Love is one of the most important things in life. God has, afterall, made us beings of love. People nowadays throw that word around like it’s nothing and you end up with many broken souls. In the aftermath, some choose to move on, others become cynical, and still some just quit believing in love. No matter that choice, we have lost sight of it’s meaning. Of its purpose. God has asked us to not only love ourselves but to also love others, and that is something we do not do; instead we choose to judge. We take one look at someone and if we don’t like what we see, we walk away. What’s wrong with this? This world is full of broken people, reaching out for hands to hold, but are only met with people who turn their backs. Never do we realize the damage we do in the lives of others by simply not loving them.
Addictions are the greatest examples. Those who cut, burn, deal with disordered eating, or have any other form of addictions don’t see anything good when they see themselves. All they can see is their flaws. Their scars. It’s like a brick wall has been placed after the surface and seeing beyond that seems impossible. Obviously, there is a self-loathing that sets in and they no longer feel worthy of love or being loved. All that’s needed is for someone to reach out to them, to take the time to see through their masks and help them. Unfortunately, that’s hardly ever the case because when someone sees the scars imprinted on their arms, they judge them and immediately walk away disgusted. The message being sent is simply what they have come to believe: they won’t be loved anymore. They aren’t worth it.

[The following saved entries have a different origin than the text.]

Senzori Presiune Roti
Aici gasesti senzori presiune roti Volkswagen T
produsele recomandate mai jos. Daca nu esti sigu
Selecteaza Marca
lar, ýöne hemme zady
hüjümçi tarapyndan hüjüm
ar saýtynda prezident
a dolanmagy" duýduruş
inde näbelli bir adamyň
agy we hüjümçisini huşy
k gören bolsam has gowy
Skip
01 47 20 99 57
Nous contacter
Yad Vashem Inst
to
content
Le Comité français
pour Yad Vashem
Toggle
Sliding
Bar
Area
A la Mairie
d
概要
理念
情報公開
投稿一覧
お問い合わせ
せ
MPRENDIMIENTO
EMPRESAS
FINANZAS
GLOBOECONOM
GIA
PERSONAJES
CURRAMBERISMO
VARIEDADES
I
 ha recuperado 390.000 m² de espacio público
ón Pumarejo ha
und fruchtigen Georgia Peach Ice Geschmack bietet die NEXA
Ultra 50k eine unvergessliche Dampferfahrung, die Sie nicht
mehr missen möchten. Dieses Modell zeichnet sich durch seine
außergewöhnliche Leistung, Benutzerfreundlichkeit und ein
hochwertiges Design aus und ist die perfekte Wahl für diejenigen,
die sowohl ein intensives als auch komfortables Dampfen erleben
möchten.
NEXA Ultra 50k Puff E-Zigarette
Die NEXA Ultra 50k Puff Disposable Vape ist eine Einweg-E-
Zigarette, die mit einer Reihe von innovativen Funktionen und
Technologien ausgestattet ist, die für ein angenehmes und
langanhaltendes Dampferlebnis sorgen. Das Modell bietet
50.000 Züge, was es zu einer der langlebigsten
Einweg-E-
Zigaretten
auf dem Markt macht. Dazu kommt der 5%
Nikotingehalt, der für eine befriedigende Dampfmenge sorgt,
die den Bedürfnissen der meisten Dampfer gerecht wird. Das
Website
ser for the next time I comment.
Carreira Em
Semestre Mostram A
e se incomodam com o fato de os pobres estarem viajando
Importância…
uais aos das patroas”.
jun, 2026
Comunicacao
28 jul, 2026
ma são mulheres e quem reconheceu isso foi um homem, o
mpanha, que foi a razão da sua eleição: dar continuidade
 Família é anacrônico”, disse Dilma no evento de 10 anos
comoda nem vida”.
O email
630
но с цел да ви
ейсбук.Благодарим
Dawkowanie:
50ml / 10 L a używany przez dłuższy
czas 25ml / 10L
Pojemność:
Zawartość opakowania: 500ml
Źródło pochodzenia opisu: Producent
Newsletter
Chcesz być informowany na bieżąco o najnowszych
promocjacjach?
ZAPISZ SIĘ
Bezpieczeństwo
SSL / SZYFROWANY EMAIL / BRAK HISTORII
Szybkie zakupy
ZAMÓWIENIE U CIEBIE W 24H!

I have come to realize that your scars are beautiful because they show the trials you have been through and the healing that has come from the wounds. They are your story and when the day comes that you accept them, you will begin to share your story. You will begin to bring others hope. Think of this: each cut, each burn, each time we throw up or go through a meal without eating, each drug we take or everytime we drown ourselves in alcohol not only hurts us but hurts God. He sent his son to shed his blood so we wouldn’t have to hurt, but we repay that by purposefully bringing more hurt upon us. The beauty of it all is that God still loves us. So if he can love us through our scars, we should be able to do the same. These trials give us compassion for we then develop an understanding not everyone can know; thus, we can love others who do the same. Don’t be afraid to unveil yourself, to show yourself to the world because the person that follows is beautiful.
For those who haven’t dealth with those addictions, don’t judge someone for it. They aren’t disgusting, they are broken. They need you. They need you to love them through the scars. To see their souls, not what’s on the outside. This unconditional love is the kind of love we have forgotten. How many lives could be saved from suicide, how many arms and thighs would be free of scars, how many people would be sober, how many people would be clean, how many people would be healthy, how many people would be happy and even love themselves if we just opened our hearts?
Love is louder. That’s what I’ve learned. We aren’t defined by our addictions, but our abilities to see through them, love through them, and finally overcome them. In this way I have changed. I am learning to see the beauty in everything instead of the destruction. I am learning to reach out to others in love, and I am learning how to love myself.